Designing a forward-looking research agenda must reflect the learnings described here and be paired with an understanding of the world ahead. Unfortunately, major global challenges will likely only expand over the next decade, with climate change and its consequences, along with technological advancements, fundamentally reshaping economic, political, and social interactions and women’s well-being. Yet India’s intentional investments and some recent progress have laid a foundation that is now capable of elevating women in the economy and society. What do we need to understand to ensure women can thrive despite these long-term challenges? 

Given all we have learned and the challenges and opportunities on the horizon, we see several crucial areas for future research-policy collaboration. 

Women on a raft under a makeshift roof.
Photo Credit: Ishan Tankha 

First, our understanding of the effects of climate change on women in lower-income settings is still nascent; we need to better understand how to support women through upcoming climate-linked challenges, and whether the platforms governments have built can be used to inform and equip women to reduce the impact of climate shocks, particularly those that can be predicted, like local floods or heat waves. An initial step here is to better understand the overlap between women’s felt needs and the government’s ability to support them. 
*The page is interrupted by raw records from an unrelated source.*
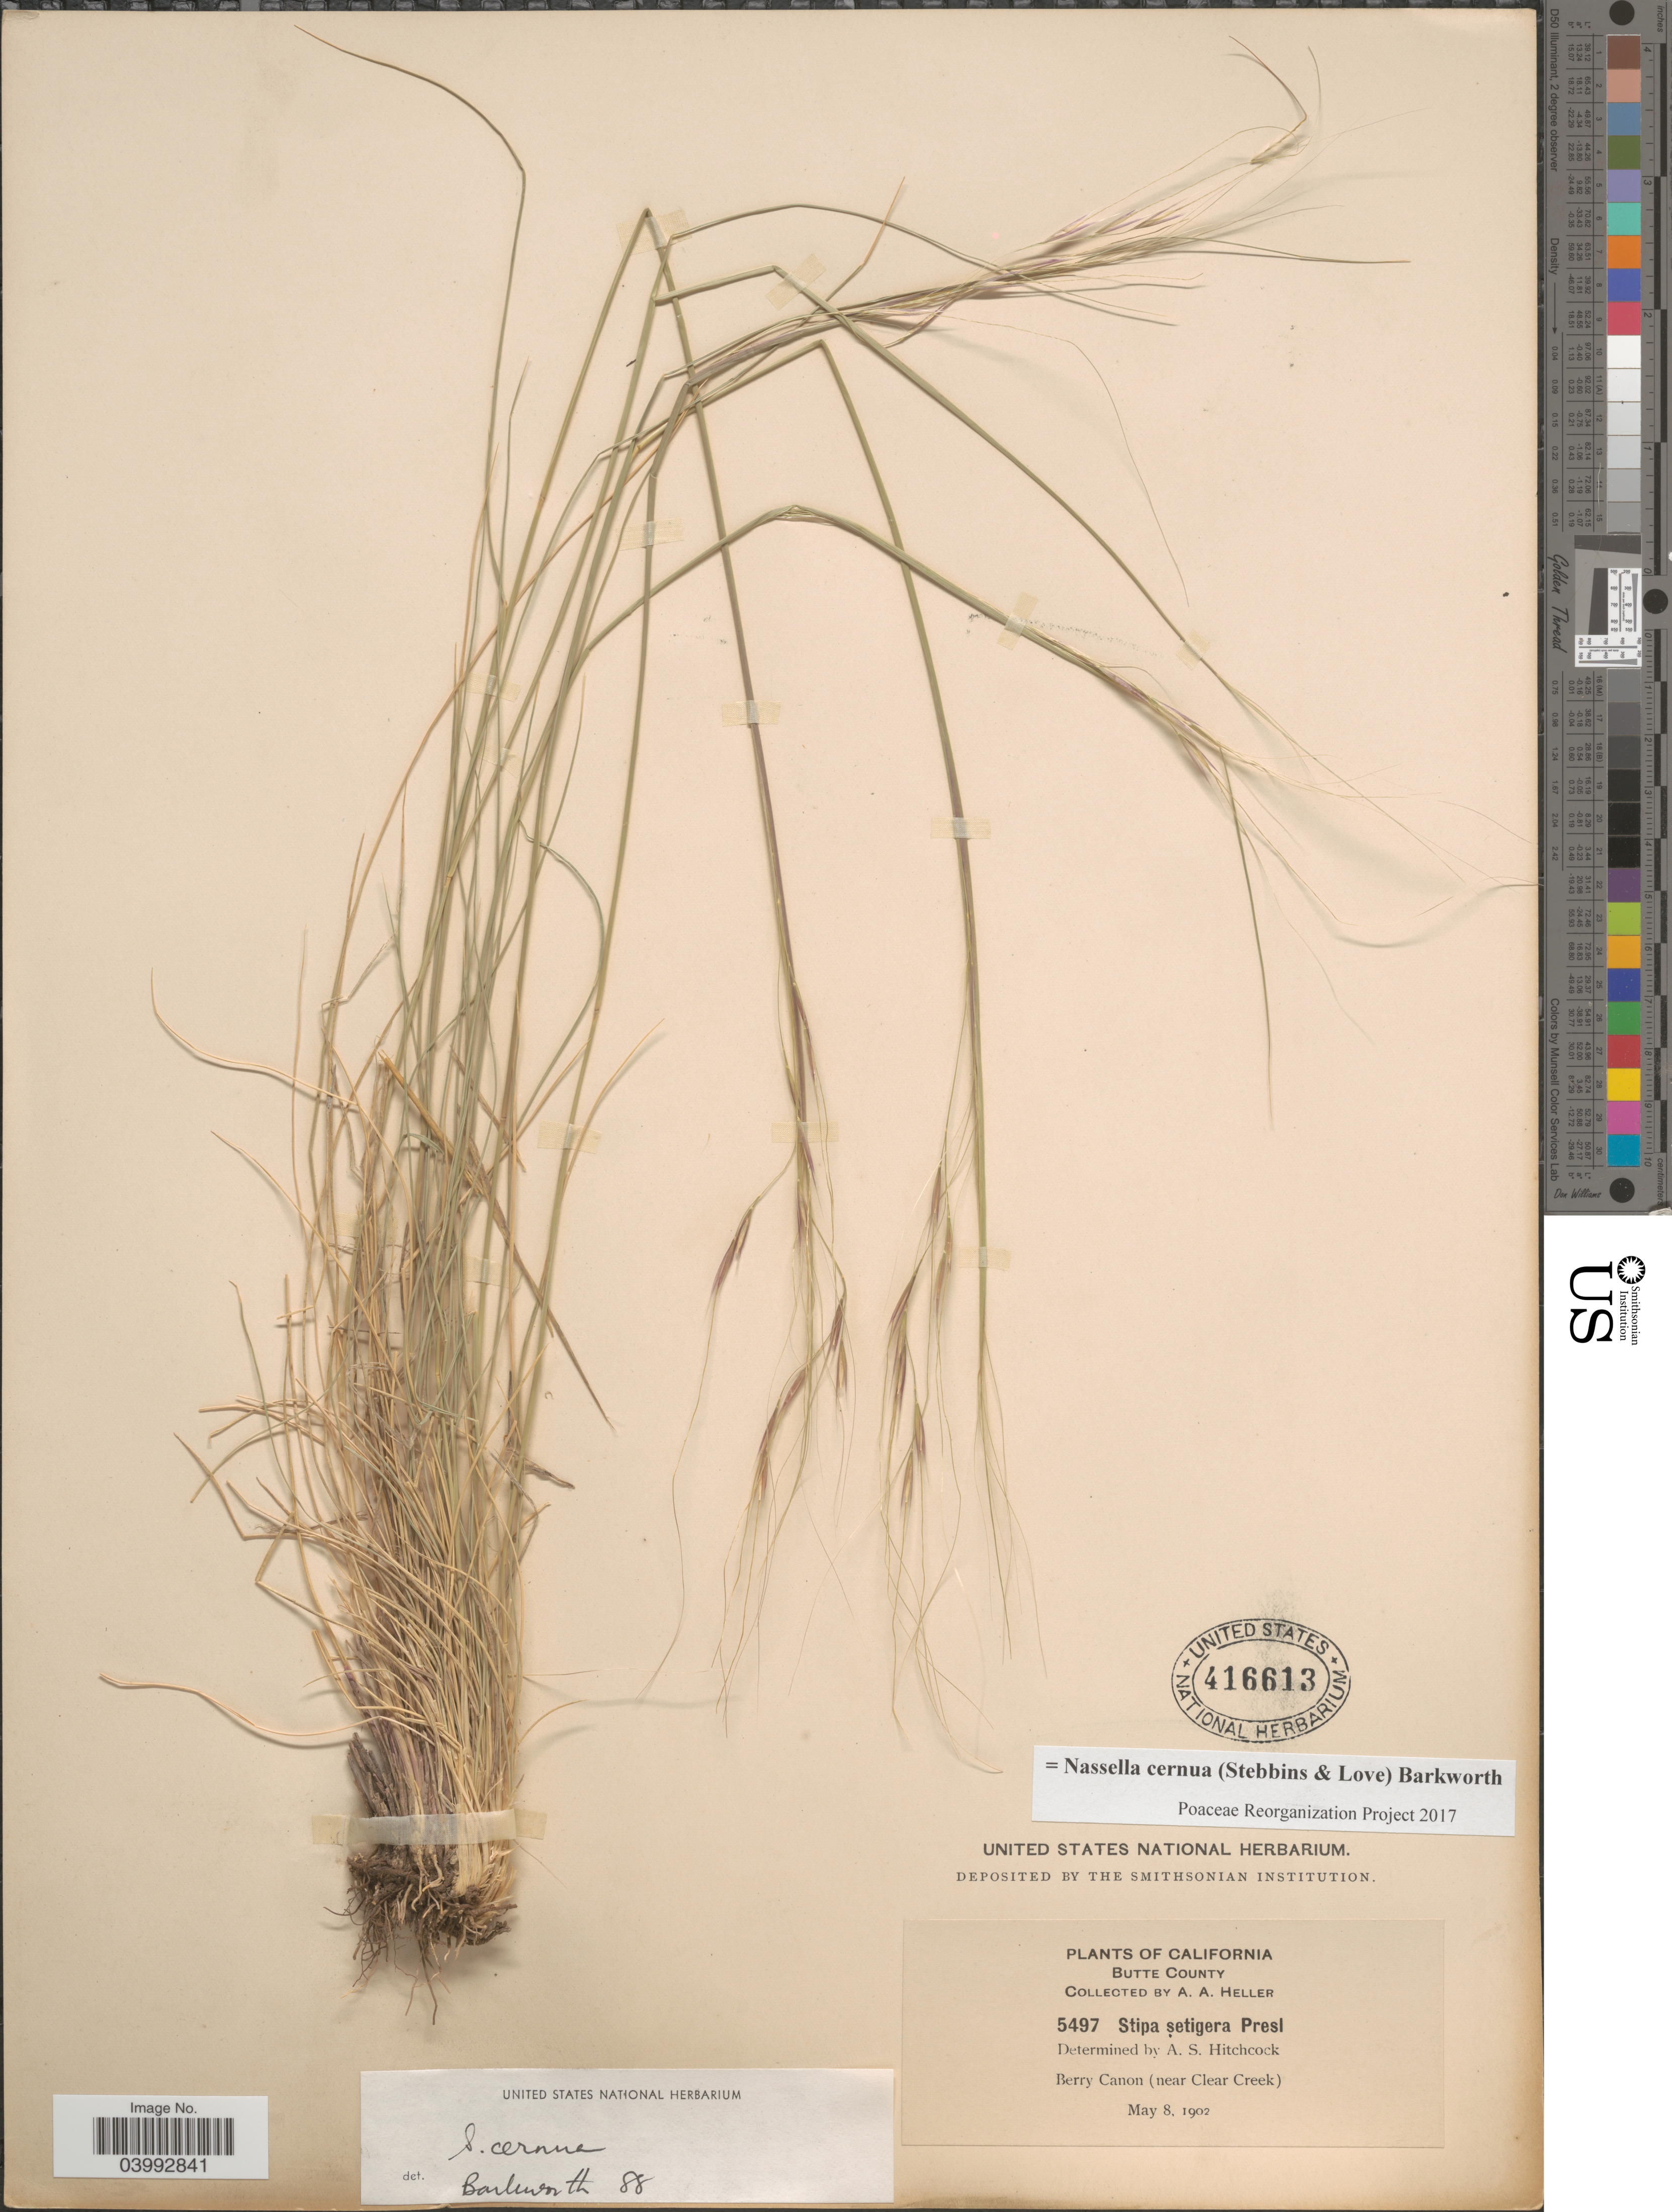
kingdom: Plantae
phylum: Tracheophyta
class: Liliopsida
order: Poales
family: Poaceae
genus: Nassella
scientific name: Nassella cernua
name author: (Stebbins & Love) Barkworth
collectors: A. A. Heller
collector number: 5497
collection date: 1902-05-08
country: United States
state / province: California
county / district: Butte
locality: Butte County. Berry Canon (near Clear Creek).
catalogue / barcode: US 416613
Second, we aim to unpack the driving forces behind restrictive views on women’s economic activities. A key objective here is to develop and test measures of gender norms that can be used in surveys beyond India, similar to our work on women’s time use. Alongside improving the measurement of these difficult-to-measure issues, we seek to understand how to encourage those in power, such as husbands, to support sharing opportunities with those with less power – in this case, wives. We will aim to understand these challenging issues around gender norms better through studies examining digital-based work opportunities for women – a promising avenue for women to earn their own income, but only if digital gender gaps can also be closed. 

In terms of challenging power structures, we are working with local NGOs to understand how to improve accountability and women’s experiences at local financial institutions, where women often receive poor service but have little recourse to address problems. 

A final important opportunity is to understand how proliferating women’s groups, supported through the National Rural Livelihoods Mission, can more systematically engage patriarchal power structures such as those in traditional local leadership to ensure women’s interests are better represented in local policy decisions, and others can benefit from these investments. This group-based platform has developed local infrastructure that is increasingly being leveraged to empower women socially and help them tap into economic opportunities. We see significant scope to better understand and promote these high-potential opportunities delivered through self-help group federations to increase their impact on women and their communities. 

We believe these questions will be best addressed through the type of long-term policy-research engagements we have conducted over the past decade, which aim to work with policy counterparts to define the right research questions, rigorously understand challenges and solutions, and input directly into future policy decisions. 


1. World Economic Forum Global Gender Gap Report 2013. Available here; accessed November 21, 2023.

2. Global Findex data. Available here; accessed November 21, 2023. 

3. According to NRLM data table G.1., “SHGs under NRLM”, accessed November 20, 2023.

4. GSMA Mobile Gender Gap Report 2023. Available here; accessed November 21, 2023. “Access” refers to use of the internet from a mobile phone (not necessarily one’s own) in the past 3 months.